ACE (ARBOR Corridor Extension) was the least ambitious (and came with the smallest percentage of federal funding) of the three plans laid out in July, but today's report included on additional even more scaled back, "minimally acceptable" option, which was rejected. Like the others, its primary focus is on environmental restoration (as opposed to fun stuff for us humans) because of the extreme destruction the area has seen. "90 percent of the region's riparian habitat including Valley Foothill riparian habitats and over 95 percent of the region's wetlands including freshwater marsh have been lost. What does remain is largely isolated and no longer connected to surrounding habitat resources." The tentatively chosen plan tries to make amends by:
-- restorating the channel along much (but not all) of the 11-mile length of river
-- widening an 80-foot stretch along Taylor Yard terracing the banks and adding "vegetated with overhanging vines and implanted vegetation," plus "significant" restoration of the freshwater marsh there
-- restoring of the historic wash at Piggyback Yard (but not a full redevelopment of the site)

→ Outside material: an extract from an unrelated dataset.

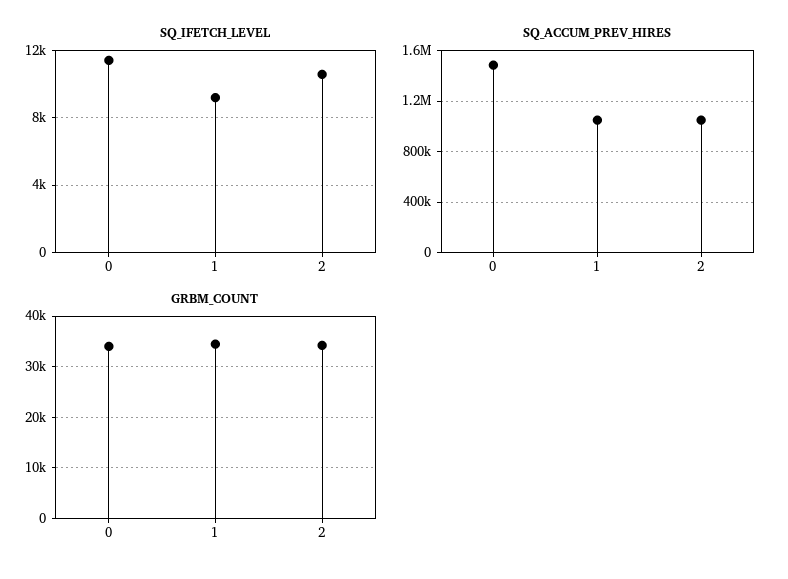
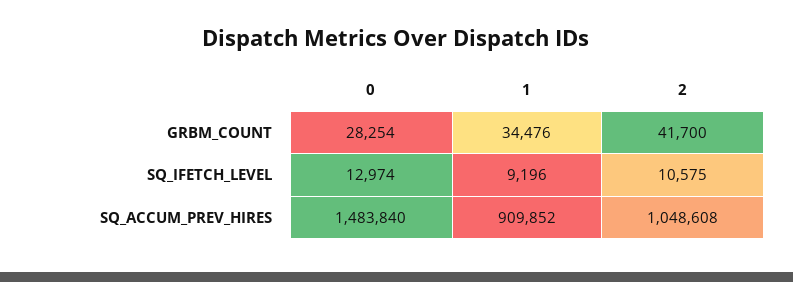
SQ_IFETCH_LEVEL, 0: 11500 -> 12974
SQ_ACCUM_PREV_HIRES, 1: 1050000 -> 909852
GRBM_COUNT, 0: 34000 -> 28254
GRBM_COUNT, 2: 34000 -> 41700

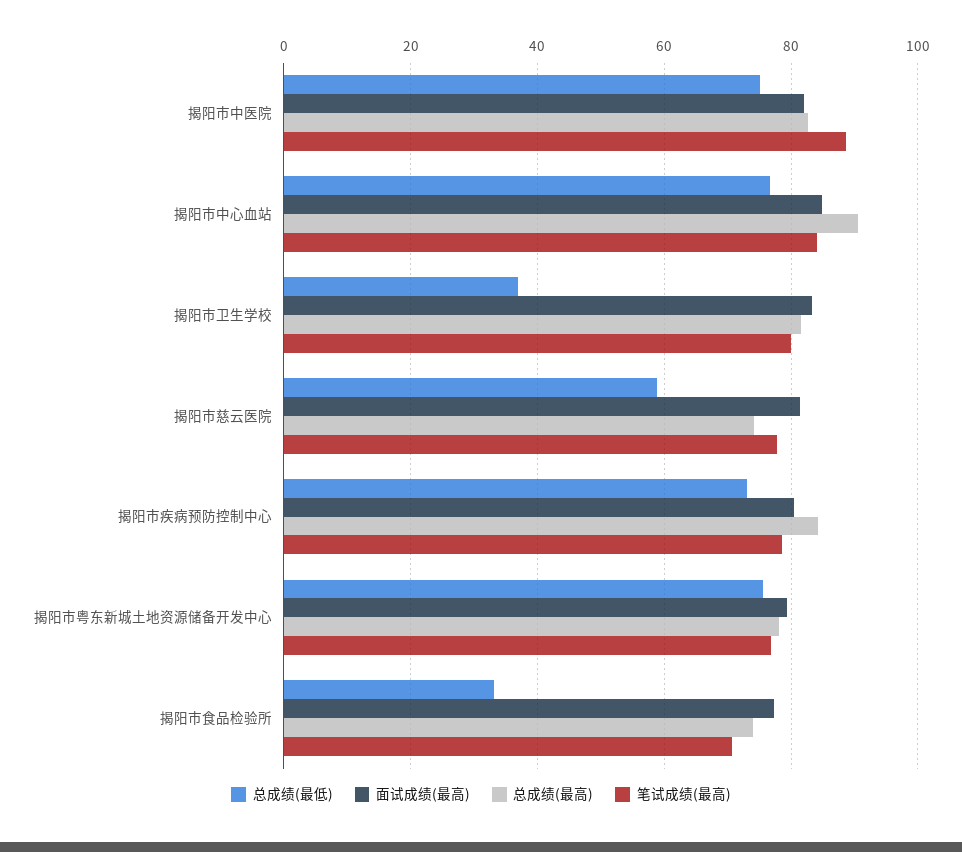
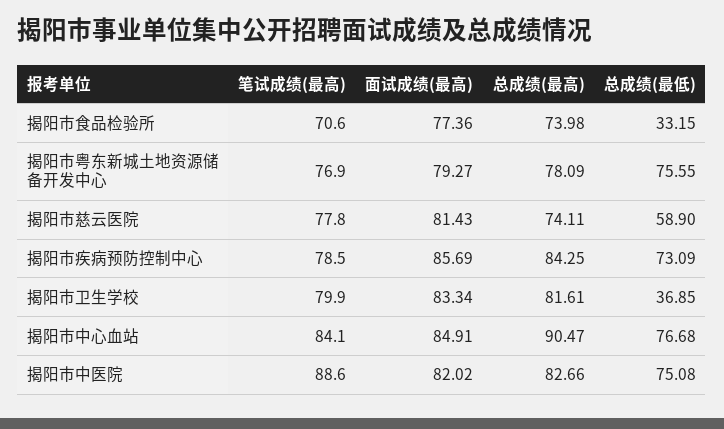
面试成绩(最高), 揭阳市疾病预防控制中心: 80 -> 85.69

-- increasing the amount of restored habitat by 104 percent
-- restoring connection to the Arroyo Seco watershed by "softening of the bed and banks with development of a riparian corridor in the tributary confluence and for one half mile upstream"
-- adding four miles of trails, a pedestrian tunnel at Taylor Yard, three bridges, two parking lots, three bathrooms, and 19 trail access points.

All that (and more) will cost an estimated $453 million. The report finds the two bigger plans "reasonably acceptable and supportable alternatives," but passes them over due to cost, asserting that the additional benefits the plan would bring are not worth the much higher price tag each comes with. But even the most ambitious of these plans is a scaled down version of what was once considered--the original plan was to restore all 32 miles of river within the city's borders. Remember, all this is necessary in large part because Corps concreted up the river in the 1930s to help with flood control. The plan is now open for comment.